How to Store Chopped Power Salad with Chicken

If you have leftovers, store them in an airtight container in the refrigerator. The salad can be kept for up to 3 days, but the crunchy ingredients might lose their texture. Keep the dressing separate if possible until ready to serve.

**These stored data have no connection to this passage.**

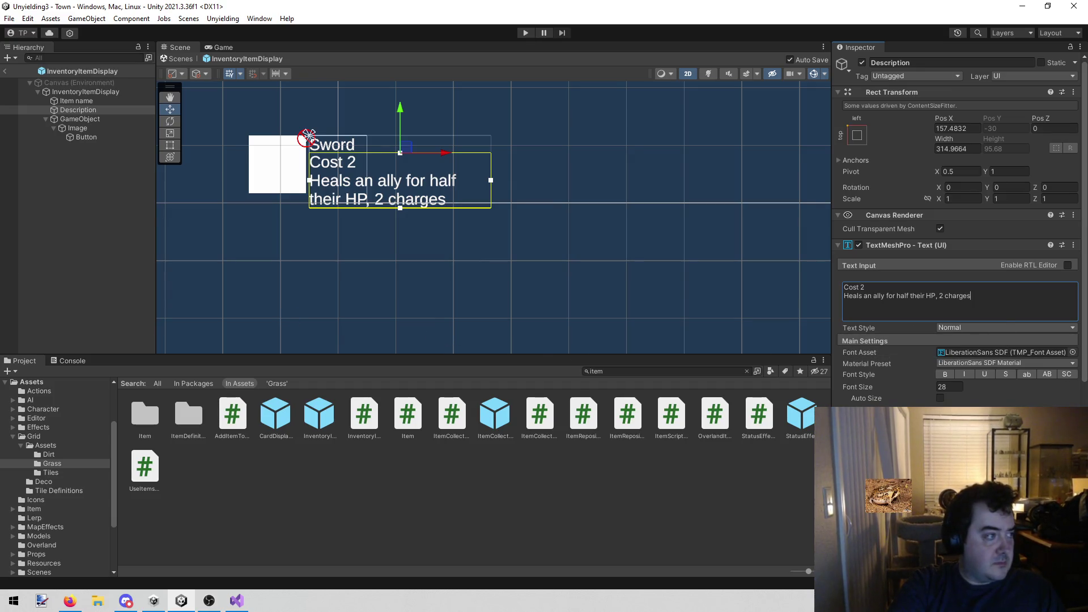
key(alt+Tab)
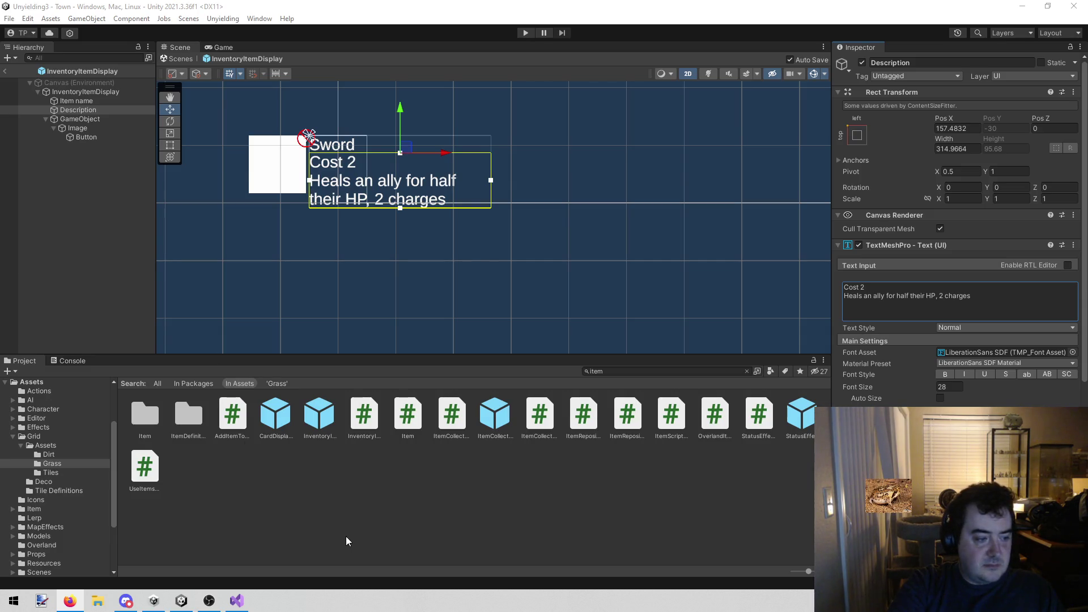
click(354, 520)
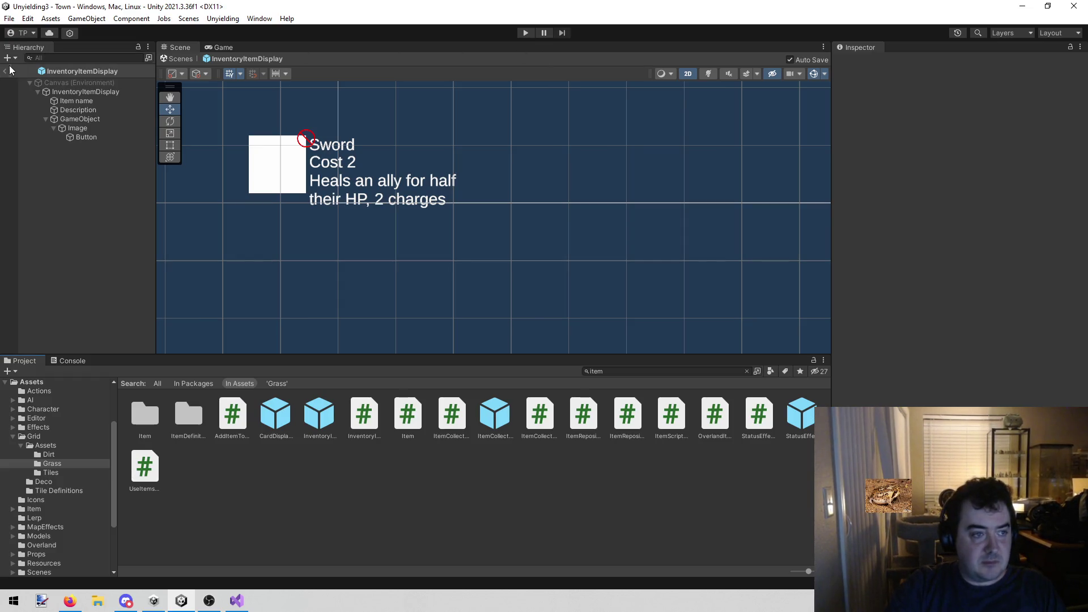
click(7, 71)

Tips to Make Chopped Power Salad with Chicken

  • To save time, prepare the quinoa and chicken in advance.
  • Feel free to swap out veggies based on what you have at hand.
  • Adding nuts like almonds or walnuts can boost texture and flavor.
  • For a vegan option, use chickpeas and substitute the chicken with grilled tofu.

Variations

You can change up the salad by adding different greens like spinach or arugula. Substitute chicken with grilled shrimp or tofu for a different protein source.

FAQs

Q: Can I make this salad ahead of time?
A: Yes, you can prep the ingredients ahead but it’s best to toss the salad with dressing just before serving to maintain crunch.

Q: What can I use instead of quinoa?
A: You can use brown rice, couscous, or even farro for a different texture and flavor.

Q: Is there a way to make this salad gluten-free?
A: Yes, quinoa is naturally gluten-free, so it works perfectly for a gluten-free diet. Just make sure other ingredients are also gluten-free.